Disastrous Set of Data Breaches in the UK Expose Details of 40m UK Voters and 10k Police Officers

It’s been a hot summer for data breaches in the United Kingdom. On August 8, the Electoral Commission, the independent body overseeing elections and political finances, disclosed a cyberattack that exposed the data of 40 million voters to hackers.

Reports suggest that the breach might be linked to an unpatched Microsoft Exchange zero-day vulnerability and, even if it remains uncertain if data was actually taken, the breach potentially affected personal information such as full names, emails, phone numbers, home addresses, and data collected during interactions with the commission.

Criticism has arisen regarding how the commission handled the cyberattack. The incident occurred in August 2021 but was only detected in October 2022 and was made public more than nine months later.
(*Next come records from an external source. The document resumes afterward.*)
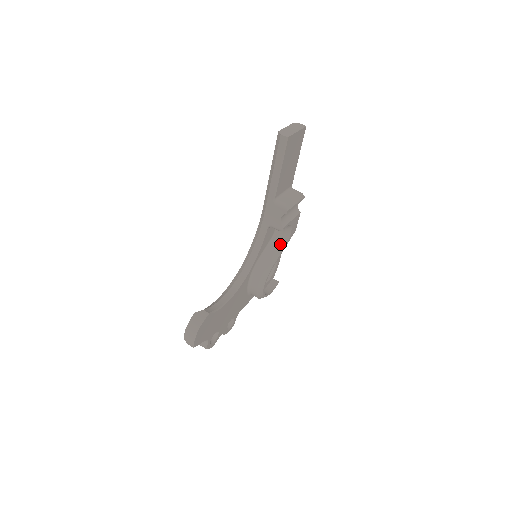
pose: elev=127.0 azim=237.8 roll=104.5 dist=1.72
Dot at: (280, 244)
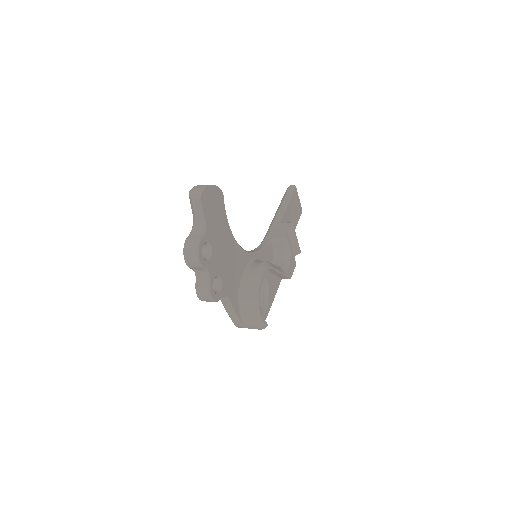
Dot at: (278, 268)
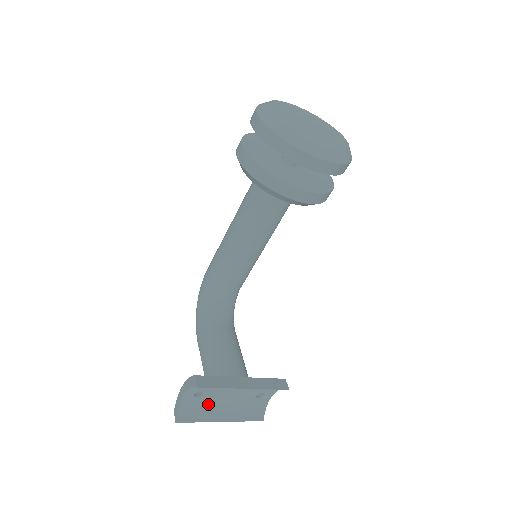
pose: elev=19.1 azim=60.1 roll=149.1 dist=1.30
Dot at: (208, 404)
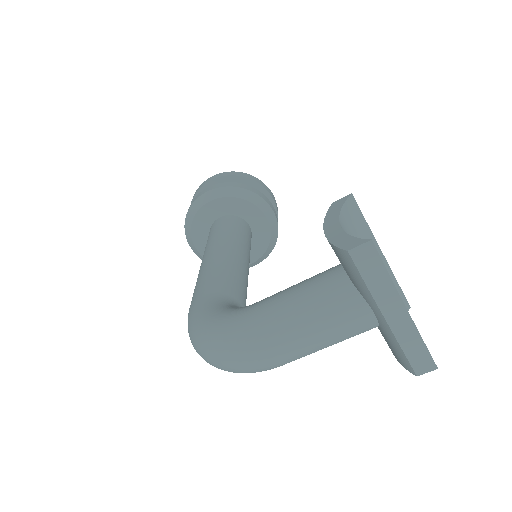
Dot at: occluded
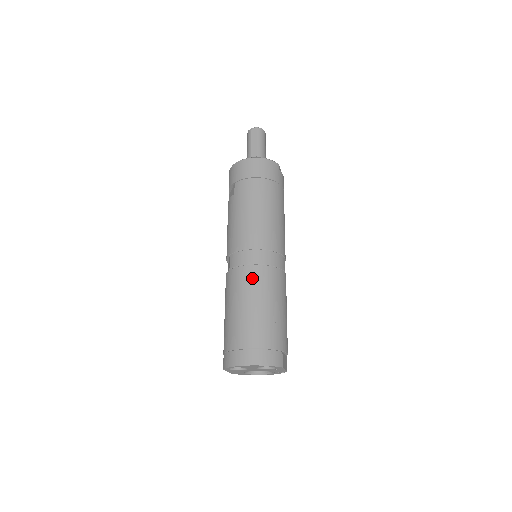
On the same day, the Police Service of Northern Ireland (PSNI) inadvertently disclosed the names and roles of 10,000 officers and staff in response to a Freedom of Information request. This incident, described as a data breach of “monumental proportions” is arguably more significant than the one involving the Electoral Commission, as it exposed officers working in intelligence and security services. The information remained accessible online for three hours.

One former senior PSNI officer told the Belfast Telegraph that the sensitive data is now “freely circulating on WhatApp groups, including retired officers. It is in essence ‘out there’ and can never be retrieved; the operating assumption must be it will be outside of the police family.”

Following the breach, officers raised concerns about their safety, leading the police service to consider reassigning individuals to different roles for security reasons.